Equivalent R "findcorrelation(corr,cutoff = 0.75)" in python pandas

I have dataFrame named "data". I calculated correlation for data:

corr = data.corr()

I wanted remove columns which have correlation greater than 0.75 from "data" file. This can be done in R very easily using the following command:

hc=findCorrelation(corr,cutoff = 0.75)
data <- data[,-c(hc)]

I am looking for similar command in python. Is there any command in pandas or scikit-learn which can do the similar job ?

1 Answers

Step 1. Prepare some data

from scipy.stats import multivariate_normal

covs = np.eye(10)
for i in range(10):
    for j in range(10):
        if i!=j:
            covs[i,j] = (i*j)/100

mvn = multivariate_normal(cov=covs)
data = mvn.rvs(size = 100)
(100, 10)

Step 2. Vizualize correlation.

Here, you have a 2-d correlated ndarray. The data is organized into columns, cases are in rows. In order to run correlation on column data, you need to transpose the array first (hint: numpy runs correlation row-wise):

r = np.corrcoef(data.T)
plt.imshow(r, cmap = "coolwarm")

enter image description here

As you might see, some columns (features, as they say in Statistics or ML) are highly correlated.

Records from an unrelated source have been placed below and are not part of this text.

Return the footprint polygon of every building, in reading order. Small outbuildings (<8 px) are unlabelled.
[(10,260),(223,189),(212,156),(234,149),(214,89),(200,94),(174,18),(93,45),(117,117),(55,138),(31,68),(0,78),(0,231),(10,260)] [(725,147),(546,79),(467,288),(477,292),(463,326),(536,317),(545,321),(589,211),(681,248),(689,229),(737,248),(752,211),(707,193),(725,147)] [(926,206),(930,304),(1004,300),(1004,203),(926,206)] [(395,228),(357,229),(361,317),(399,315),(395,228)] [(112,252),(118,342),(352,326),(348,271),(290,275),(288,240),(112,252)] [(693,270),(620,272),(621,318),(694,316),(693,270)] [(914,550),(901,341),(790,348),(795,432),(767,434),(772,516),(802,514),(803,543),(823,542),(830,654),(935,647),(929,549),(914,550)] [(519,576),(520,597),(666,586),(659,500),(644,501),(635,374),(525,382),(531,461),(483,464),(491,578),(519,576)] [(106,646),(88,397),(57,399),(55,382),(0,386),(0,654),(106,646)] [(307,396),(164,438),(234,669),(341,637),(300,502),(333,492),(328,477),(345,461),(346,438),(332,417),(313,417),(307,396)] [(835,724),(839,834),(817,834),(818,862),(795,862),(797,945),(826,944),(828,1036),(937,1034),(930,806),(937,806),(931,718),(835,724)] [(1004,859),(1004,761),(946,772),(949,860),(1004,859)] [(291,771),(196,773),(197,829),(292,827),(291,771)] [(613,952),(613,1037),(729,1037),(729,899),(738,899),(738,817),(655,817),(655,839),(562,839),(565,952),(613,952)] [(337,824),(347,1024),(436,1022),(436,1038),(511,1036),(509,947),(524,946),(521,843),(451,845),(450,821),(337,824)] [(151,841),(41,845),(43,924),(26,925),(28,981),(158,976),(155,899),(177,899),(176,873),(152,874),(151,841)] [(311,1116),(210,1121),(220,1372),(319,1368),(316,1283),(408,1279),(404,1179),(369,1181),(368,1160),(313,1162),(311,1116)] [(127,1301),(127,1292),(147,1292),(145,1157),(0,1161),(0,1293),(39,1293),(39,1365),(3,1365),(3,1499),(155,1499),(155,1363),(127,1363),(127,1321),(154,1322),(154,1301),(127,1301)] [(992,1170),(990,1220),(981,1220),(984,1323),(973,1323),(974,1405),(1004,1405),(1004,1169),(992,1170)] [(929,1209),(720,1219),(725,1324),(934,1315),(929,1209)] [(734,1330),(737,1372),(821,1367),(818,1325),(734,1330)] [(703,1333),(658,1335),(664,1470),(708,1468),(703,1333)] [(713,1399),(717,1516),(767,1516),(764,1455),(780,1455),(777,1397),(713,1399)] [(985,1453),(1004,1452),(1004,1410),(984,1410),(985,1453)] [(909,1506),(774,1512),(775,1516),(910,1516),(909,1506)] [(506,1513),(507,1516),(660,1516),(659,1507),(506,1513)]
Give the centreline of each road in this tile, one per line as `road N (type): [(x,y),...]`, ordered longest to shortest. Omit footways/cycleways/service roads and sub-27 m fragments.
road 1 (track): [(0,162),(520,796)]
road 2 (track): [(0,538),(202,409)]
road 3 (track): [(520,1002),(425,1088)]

Step 3. Drop correlated columns

Let's find which ones are correlated in excess of .5 threshold, excluding diagonal elements, which are obviously perfectly self-correlated:

idx = np.abs(np.tril(r, k= -1)) < .5
idx_drop = np.all(idx, axis=1)
data_uncorr = data[:, idx_drop]
(100, 8)

which means we got rid off 2 collinear columns.

Step 4. Sanity check

Let's do some checking, visually and mathematically:

plt.imshow(np.corrcoef(data_uncorr.T), cmap = "coolwarm")

enter image description here

np.sum(np.abs(np.tril(np.corrcoef(data_uncorr.T), k=-1)) >.5)